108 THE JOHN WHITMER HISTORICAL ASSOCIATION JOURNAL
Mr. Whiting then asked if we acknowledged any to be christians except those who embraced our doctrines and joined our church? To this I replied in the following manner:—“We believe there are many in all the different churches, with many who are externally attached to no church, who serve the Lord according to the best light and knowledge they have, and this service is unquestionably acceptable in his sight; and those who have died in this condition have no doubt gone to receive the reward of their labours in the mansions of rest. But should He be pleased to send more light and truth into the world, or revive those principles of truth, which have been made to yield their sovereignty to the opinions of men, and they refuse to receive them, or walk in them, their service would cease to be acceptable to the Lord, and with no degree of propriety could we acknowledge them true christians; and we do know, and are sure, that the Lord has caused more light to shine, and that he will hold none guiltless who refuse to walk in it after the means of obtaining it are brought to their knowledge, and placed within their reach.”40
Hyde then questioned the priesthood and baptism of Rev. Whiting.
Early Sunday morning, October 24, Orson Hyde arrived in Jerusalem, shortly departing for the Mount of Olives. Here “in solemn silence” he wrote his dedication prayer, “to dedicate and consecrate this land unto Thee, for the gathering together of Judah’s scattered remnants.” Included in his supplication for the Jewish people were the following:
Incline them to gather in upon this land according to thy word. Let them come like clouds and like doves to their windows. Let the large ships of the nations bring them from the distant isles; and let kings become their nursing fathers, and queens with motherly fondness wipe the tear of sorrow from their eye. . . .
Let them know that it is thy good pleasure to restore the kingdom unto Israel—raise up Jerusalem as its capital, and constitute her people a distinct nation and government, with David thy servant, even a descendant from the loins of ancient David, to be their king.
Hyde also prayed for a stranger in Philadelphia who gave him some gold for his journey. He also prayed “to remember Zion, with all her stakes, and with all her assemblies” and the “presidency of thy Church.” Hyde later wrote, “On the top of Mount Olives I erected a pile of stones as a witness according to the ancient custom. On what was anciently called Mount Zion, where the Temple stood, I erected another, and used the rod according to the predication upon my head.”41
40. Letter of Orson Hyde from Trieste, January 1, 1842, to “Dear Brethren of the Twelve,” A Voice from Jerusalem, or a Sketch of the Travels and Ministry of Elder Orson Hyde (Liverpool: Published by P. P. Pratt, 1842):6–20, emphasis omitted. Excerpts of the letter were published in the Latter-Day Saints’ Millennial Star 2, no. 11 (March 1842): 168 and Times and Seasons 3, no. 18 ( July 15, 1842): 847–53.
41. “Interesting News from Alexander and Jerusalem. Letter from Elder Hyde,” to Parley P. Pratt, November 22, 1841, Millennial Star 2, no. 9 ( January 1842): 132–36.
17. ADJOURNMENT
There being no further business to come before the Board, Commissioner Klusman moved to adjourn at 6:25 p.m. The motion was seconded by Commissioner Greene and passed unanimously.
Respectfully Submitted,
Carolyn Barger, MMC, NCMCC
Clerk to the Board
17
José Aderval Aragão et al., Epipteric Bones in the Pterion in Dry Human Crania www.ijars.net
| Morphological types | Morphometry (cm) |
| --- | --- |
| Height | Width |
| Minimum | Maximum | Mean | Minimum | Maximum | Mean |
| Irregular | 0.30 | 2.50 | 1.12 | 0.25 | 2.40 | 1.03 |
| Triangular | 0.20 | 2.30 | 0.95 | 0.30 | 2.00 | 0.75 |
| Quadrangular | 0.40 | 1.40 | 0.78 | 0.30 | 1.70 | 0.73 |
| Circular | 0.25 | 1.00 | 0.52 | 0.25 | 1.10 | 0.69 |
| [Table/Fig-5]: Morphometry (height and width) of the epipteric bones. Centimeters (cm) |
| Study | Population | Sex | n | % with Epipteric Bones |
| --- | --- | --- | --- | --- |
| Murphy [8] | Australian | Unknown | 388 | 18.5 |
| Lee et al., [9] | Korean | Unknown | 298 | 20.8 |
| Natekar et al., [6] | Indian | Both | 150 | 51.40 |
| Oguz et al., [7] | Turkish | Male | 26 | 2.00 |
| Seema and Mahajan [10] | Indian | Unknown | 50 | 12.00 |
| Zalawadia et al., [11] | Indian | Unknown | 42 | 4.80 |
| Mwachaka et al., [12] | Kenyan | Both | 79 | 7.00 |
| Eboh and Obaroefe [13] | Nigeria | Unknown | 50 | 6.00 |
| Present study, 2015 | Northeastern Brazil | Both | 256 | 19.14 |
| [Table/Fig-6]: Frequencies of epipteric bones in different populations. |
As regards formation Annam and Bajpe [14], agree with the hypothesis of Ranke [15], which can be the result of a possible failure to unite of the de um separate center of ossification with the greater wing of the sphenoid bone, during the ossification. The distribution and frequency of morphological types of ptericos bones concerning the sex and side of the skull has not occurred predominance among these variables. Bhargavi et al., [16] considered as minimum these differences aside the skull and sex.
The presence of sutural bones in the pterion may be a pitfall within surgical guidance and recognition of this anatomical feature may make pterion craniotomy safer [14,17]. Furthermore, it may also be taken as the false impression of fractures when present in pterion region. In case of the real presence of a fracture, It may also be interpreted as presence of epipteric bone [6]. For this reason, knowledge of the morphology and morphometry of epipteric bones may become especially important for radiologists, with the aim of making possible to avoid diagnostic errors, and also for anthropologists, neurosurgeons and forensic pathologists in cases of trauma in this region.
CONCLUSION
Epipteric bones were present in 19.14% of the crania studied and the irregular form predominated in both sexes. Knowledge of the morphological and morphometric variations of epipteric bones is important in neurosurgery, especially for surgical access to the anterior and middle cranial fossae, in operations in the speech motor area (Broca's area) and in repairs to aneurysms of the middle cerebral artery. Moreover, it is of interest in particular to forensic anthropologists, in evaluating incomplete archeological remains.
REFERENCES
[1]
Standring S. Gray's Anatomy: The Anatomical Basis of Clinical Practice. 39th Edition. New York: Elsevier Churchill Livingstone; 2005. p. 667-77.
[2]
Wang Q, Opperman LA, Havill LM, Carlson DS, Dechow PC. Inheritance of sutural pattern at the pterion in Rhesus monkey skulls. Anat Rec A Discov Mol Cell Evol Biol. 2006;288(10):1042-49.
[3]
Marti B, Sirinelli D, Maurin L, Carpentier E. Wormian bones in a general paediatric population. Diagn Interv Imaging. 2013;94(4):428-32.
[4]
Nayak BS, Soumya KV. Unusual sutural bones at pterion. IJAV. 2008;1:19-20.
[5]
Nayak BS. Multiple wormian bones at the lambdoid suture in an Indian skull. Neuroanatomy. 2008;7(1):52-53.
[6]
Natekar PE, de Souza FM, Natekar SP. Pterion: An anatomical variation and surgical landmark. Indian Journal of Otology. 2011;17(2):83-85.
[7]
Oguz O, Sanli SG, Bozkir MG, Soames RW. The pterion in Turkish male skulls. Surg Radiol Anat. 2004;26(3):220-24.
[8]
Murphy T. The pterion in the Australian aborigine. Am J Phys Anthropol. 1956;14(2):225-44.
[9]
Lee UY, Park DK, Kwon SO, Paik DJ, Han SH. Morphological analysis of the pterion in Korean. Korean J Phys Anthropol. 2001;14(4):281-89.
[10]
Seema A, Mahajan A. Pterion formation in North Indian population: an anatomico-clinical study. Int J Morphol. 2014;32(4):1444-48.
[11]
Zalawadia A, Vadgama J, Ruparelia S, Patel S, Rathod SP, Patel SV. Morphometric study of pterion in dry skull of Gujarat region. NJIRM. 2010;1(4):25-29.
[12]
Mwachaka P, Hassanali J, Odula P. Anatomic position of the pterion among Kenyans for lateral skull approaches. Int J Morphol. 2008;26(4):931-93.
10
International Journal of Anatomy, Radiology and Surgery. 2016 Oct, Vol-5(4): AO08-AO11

## EXERCISE PROMPT
Above is a listing; report how many of its lines include the word "Natekar", giving the number only.

## COMPLETED TASK
2